Durbin and the Nazis
Thu Jun 16, 2005 at 08:51:02 AM PDT
Thank God for Dick Durbin. It's been far too long since anyone in Congress - particularly Democrats - spoke so bluntly about the Iraq war and its aftermath. Of course the right-wing commentariat, like the sniveling little attack chihuahuas they are, are up in arms about Durbin's apparent comparison between American soldiers and the Nazis - to do otherwise would bet to admit some guilt, some culpability for the torture some soldiers ARE committing. But since they are focusing on the comparison, it's worth stepping back for a moment and considering just how Germany became Nazi some 70 years ago.
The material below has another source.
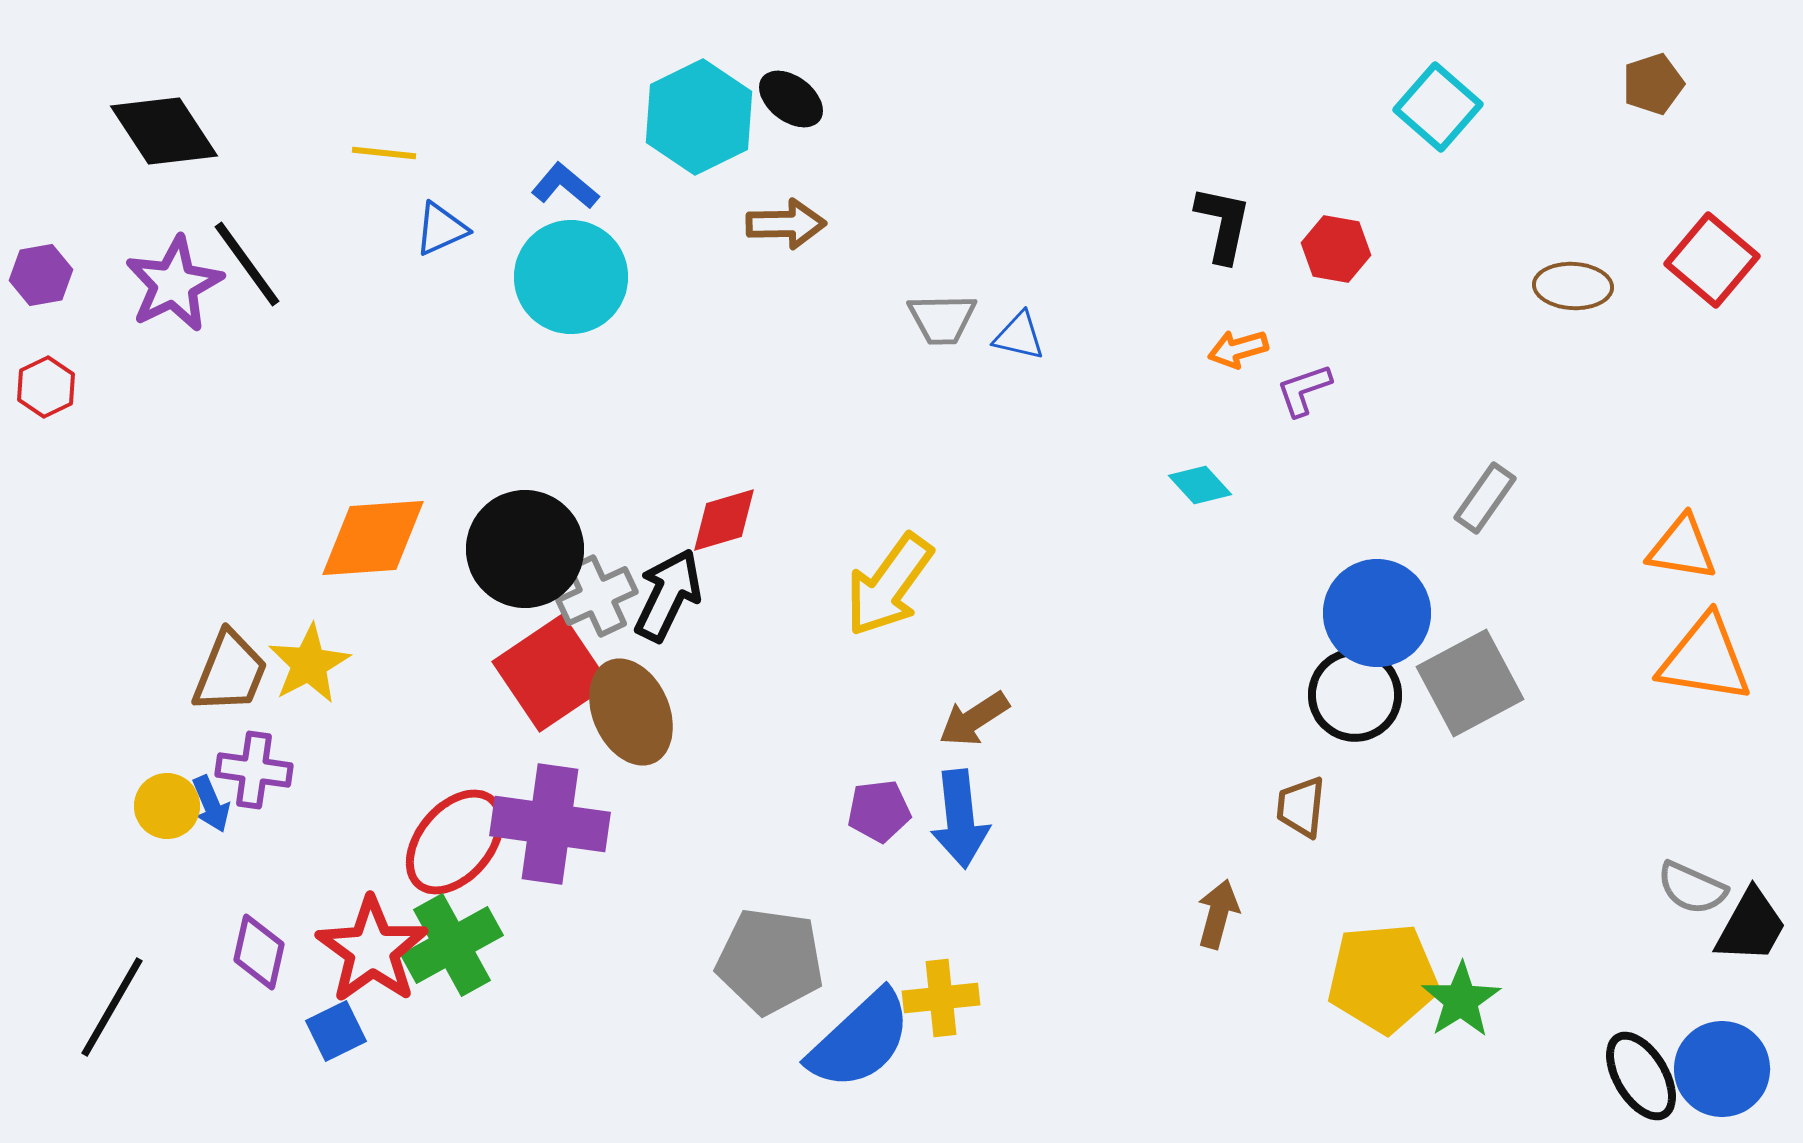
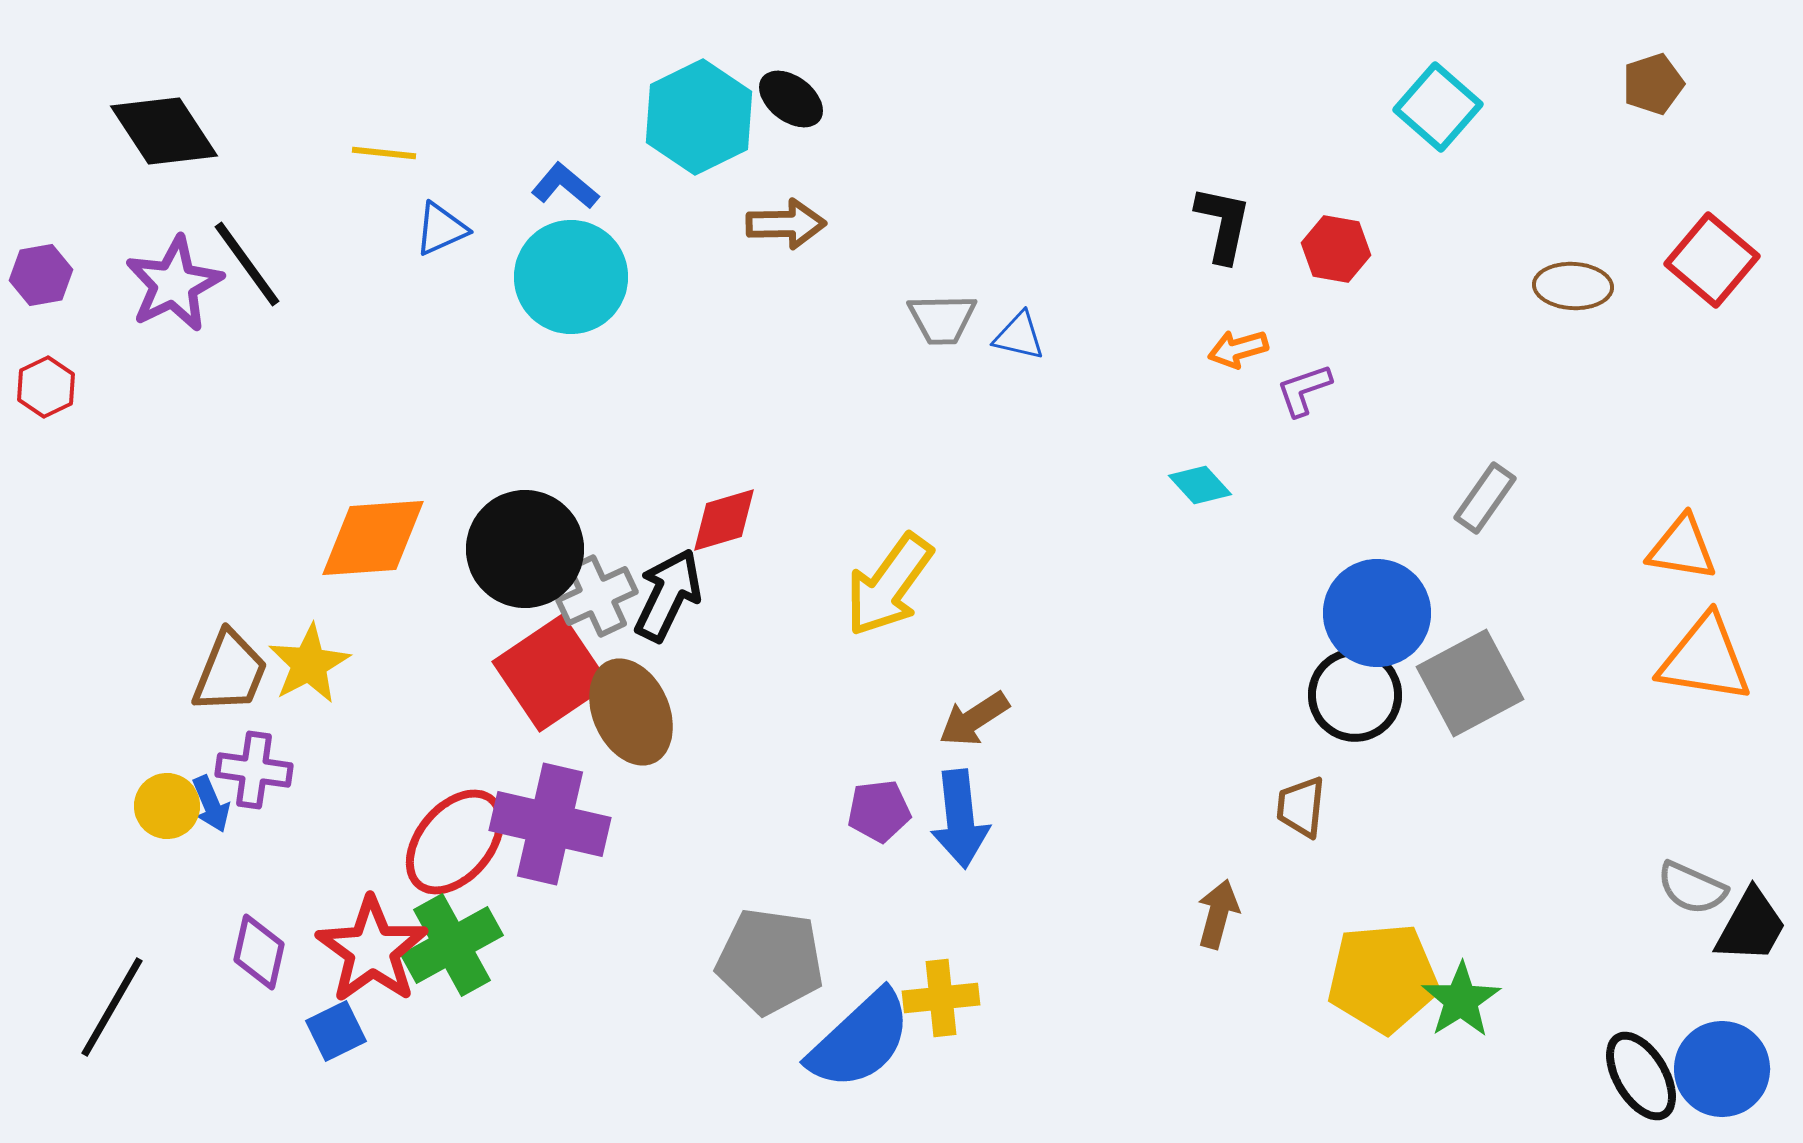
purple cross at (550, 824): rotated 5 degrees clockwise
In a nutshell, the Germans after WWI were an honorable people and, though brutal at times during that war (as were the British in their various campaigns in the 19th century) had not adopted a culture of brutality. That is, they had not until being swayed by a relatively small number of vicious right-wingers who advocated race hatred and the belief that everything wrong with Germany was someone else's fault. As this group grew in influence, even ordinary Germans came to believe that their defeat in WWI was the result of "Jewry," and that other races - particularly, in their view, the Jews and Slavs, were less than human. Against them, the Nazis told the Germans, brutality wa acceptable. As the Nazi Party gained more influence, they also advocated more and more brutality against these groups and engendered the belief in Germans that brutality was not only acceptable, but necessary. The result speaks for itself.
Thus, Nazis defined the Germany of WWI in part by engendering a culture of acceptance of brutality. It's a sad and frightening thing to see spittle-flecked right-wing bobbleheads pushing us all down the same road.